Listed records —
*** Begin section ***
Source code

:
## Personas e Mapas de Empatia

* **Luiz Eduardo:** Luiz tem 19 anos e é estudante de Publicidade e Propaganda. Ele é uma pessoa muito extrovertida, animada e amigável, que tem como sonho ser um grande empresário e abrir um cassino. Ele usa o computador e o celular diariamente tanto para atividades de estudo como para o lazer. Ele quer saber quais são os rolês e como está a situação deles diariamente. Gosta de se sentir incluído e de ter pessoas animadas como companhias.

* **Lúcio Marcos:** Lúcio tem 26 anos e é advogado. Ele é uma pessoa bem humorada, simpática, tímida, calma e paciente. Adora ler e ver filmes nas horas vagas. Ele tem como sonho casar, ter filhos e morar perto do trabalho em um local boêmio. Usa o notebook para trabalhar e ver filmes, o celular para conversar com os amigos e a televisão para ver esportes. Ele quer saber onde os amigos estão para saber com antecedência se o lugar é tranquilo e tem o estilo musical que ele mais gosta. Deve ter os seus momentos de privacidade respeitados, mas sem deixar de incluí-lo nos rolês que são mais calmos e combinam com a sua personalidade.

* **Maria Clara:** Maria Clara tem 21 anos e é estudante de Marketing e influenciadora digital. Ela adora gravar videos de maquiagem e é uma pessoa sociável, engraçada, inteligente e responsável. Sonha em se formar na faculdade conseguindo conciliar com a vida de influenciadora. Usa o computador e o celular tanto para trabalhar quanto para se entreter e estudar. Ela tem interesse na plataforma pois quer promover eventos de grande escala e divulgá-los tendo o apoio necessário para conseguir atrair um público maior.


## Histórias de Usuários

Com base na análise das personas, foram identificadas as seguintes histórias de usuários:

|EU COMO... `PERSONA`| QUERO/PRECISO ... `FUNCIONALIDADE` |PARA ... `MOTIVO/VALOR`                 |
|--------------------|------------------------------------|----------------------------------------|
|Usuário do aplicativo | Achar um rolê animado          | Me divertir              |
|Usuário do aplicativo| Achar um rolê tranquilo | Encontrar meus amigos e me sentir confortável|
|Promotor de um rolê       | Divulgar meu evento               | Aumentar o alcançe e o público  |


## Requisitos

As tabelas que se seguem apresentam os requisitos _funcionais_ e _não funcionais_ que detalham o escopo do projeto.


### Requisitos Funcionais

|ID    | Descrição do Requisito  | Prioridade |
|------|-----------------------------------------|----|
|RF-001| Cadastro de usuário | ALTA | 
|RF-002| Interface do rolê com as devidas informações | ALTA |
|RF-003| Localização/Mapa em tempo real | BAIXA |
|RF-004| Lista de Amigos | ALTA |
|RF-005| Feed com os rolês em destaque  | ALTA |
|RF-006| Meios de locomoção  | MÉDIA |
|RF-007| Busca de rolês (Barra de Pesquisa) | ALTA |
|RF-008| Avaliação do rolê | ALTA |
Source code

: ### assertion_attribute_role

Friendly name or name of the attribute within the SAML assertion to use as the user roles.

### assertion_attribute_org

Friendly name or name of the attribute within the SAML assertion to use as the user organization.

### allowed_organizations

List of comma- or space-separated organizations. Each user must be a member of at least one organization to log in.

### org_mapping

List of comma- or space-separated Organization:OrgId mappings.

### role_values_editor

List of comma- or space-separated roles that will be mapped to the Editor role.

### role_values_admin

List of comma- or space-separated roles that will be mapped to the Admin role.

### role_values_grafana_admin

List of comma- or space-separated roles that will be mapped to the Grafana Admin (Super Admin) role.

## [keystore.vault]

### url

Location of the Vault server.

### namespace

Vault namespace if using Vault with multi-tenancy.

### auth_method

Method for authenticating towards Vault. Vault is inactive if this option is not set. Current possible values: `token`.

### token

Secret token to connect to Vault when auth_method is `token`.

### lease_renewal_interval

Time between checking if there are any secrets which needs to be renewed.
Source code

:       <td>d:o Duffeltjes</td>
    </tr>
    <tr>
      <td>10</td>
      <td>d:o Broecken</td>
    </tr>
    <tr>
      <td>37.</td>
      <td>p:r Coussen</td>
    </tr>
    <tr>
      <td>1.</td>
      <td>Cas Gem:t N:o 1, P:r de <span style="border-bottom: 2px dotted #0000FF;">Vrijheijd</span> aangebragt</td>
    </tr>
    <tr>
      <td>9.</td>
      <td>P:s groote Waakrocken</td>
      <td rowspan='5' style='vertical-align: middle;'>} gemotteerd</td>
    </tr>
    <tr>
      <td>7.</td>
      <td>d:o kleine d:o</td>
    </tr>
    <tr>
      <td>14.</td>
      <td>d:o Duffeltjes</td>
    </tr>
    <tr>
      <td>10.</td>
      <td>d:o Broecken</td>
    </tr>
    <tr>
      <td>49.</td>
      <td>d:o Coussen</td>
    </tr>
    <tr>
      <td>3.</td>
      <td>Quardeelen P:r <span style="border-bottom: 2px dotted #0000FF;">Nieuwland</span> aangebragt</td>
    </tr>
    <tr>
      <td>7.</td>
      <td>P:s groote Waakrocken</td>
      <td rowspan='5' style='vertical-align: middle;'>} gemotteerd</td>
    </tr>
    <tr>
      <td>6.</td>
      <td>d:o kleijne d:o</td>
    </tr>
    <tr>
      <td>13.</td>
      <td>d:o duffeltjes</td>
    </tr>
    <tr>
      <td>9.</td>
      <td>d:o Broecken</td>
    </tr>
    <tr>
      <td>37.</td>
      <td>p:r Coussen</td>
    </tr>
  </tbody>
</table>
*** End section ***
What is needed — Edit all the data above, changing every "ALTA" to "HIGH" and leaving everything else the same.

Exercise answer —
Source code

:
## Personas e Mapas de Empatia

* **Luiz Eduardo:** Luiz tem 19 anos e é estudante de Publicidade e Propaganda. Ele é uma pessoa muito extrovertida, animada e amigável, que tem como sonho ser um grande empresário e abrir um cassino. Ele usa o computador e o celular diariamente tanto para atividades de estudo como para o lazer. Ele quer saber quais são os rolês e como está a situação deles diariamente. Gosta de se sentir incluído e de ter pessoas animadas como companhias.

* **Lúcio Marcos:** Lúcio tem 26 anos e é advogado. Ele é uma pessoa bem humorada, simpática, tímida, calma e paciente. Adora ler e ver filmes nas horas vagas. Ele tem como sonho casar, ter filhos e morar perto do trabalho em um local boêmio. Usa o notebook para trabalhar e ver filmes, o celular para conversar com os amigos e a televisão para ver esportes. Ele quer saber onde os amigos estão para saber com antecedência se o lugar é tranquilo e tem o estilo musical que ele mais gosta. Deve ter os seus momentos de privacidade respeitados, mas sem deixar de incluí-lo nos rolês que são mais calmos e combinam com a sua personalidade.

* **Maria Clara:** Maria Clara tem 21 anos e é estudante de Marketing e influenciadora digital. Ela adora gravar videos de maquiagem e é uma pessoa sociável, engraçada, inteligente e responsável. Sonha em se formar na faculdade conseguindo conciliar com a vida de influenciadora. Usa o computador e o celular tanto para trabalhar quanto para se entreter e estudar. Ela tem interesse na plataforma pois quer promover eventos de grande escala e divulgá-los tendo o apoio necessário para conseguir atrair um público maior.


## Histórias de Usuários

Com base na análise das personas, foram identificadas as seguintes histórias de usuários:

|EU COMO... `PERSONA`| QUERO/PRECISO ... `FUNCIONALIDADE` |PARA ... `MOTIVO/VALOR`                 |
|--------------------|------------------------------------|----------------------------------------|
|Usuário do aplicativo | Achar um rolê animado          | Me divertir              |
|Usuário do aplicativo| Achar um rolê tranquilo | Encontrar meus amigos e me sentir confortável|
|Promotor de um rolê       | Divulgar meu evento               | Aumentar o alcançe e o público  |


## Requisitos

As tabelas que se seguem apresentam os requisitos _funcionais_ e _não funcionais_ que detalham o escopo do projeto.


### Requisitos Funcionais

|ID    | Descrição do Requisito  | Prioridade |
|------|-----------------------------------------|----|
|RF-001| Cadastro de usuário | HIGH | 
|RF-002| Interface do rolê com as devidas informações | HIGH |
|RF-003| Localização/Mapa em tempo real | BAIXA |
|RF-004| Lista de Amigos | HIGH |
|RF-005| Feed com os rolês em destaque  | HIGH |
|RF-006| Meios de locomoção  | MÉDIA |
|RF-007| Busca de rolês (Barra de Pesquisa) | HIGH |
|RF-008| Avaliação do rolê | HIGH |
Source code

: ### assertion_attribute_role

Friendly name or name of the attribute within the SAML assertion to use as the user roles.

### assertion_attribute_org

Friendly name or name of the attribute within the SAML assertion to use as the user organization.

### allowed_organizations

List of comma- or space-separated organizations. Each user must be a member of at least one organization to log in.

### org_mapping

List of comma- or space-separated Organization:OrgId mappings.

### role_values_editor

List of comma- or space-separated roles that will be mapped to the Editor role.

### role_values_admin

List of comma- or space-separated roles that will be mapped to the Admin role.

### role_values_grafana_admin

List of comma- or space-separated roles that will be mapped to the Grafana Admin (Super Admin) role.

## [keystore.vault]

### url

Location of the Vault server.

### namespace

Vault namespace if using Vault with multi-tenancy.

### auth_method

Method for authenticating towards Vault. Vault is inactive if this option is not set. Current possible values: `token`.

### token

Secret token to connect to Vault when auth_method is `token`.

### lease_renewal_interval

Time between checking if there are any secrets which needs to be renewed.
Source code

:       <td>d:o Duffeltjes</td>
    </tr>
    <tr>
      <td>10</td>
      <td>d:o Broecken</td>
    </tr>
    <tr>
      <td>37.</td>
      <td>p:r Coussen</td>
    </tr>
    <tr>
      <td>1.</td>
      <td>Cas Gem:t N:o 1, P:r de <span style="border-bottom: 2px dotted #0000FF;">Vrijheijd</span> aangebragt</td>
    </tr>
    <tr>
      <td>9.</td>
      <td>P:s groote Waakrocken</td>
      <td rowspan='5' style='vertical-align: middle;'>} gemotteerd</td>
    </tr>
    <tr>
      <td>7.</td>
      <td>d:o kleine d:o</td>
    </tr>
    <tr>
      <td>14.</td>
      <td>d:o Duffeltjes</td>
    </tr>
    <tr>
      <td>10.</td>
      <td>d:o Broecken</td>
    </tr>
    <tr>
      <td>49.</td>
      <td>d:o Coussen</td>
    </tr>
    <tr>
      <td>3.</td>
      <td>Quardeelen P:r <span style="border-bottom: 2px dotted #0000FF;">Nieuwland</span> aangebragt</td>
    </tr>
    <tr>
      <td>7.</td>
      <td>P:s groote Waakrocken</td>
      <td rowspan='5' style='vertical-align: middle;'>} gemotteerd</td>
    </tr>
    <tr>
      <td>6.</td>
      <td>d:o kleijne d:o</td>
    </tr>
    <tr>
      <td>13.</td>
      <td>d:o duffeltjes</td>
    </tr>
    <tr>
      <td>9.</td>
      <td>d:o Broecken</td>
    </tr>
    <tr>
      <td>37.</td>
      <td>p:r Coussen</td>
    </tr>
  </tbody>
</table>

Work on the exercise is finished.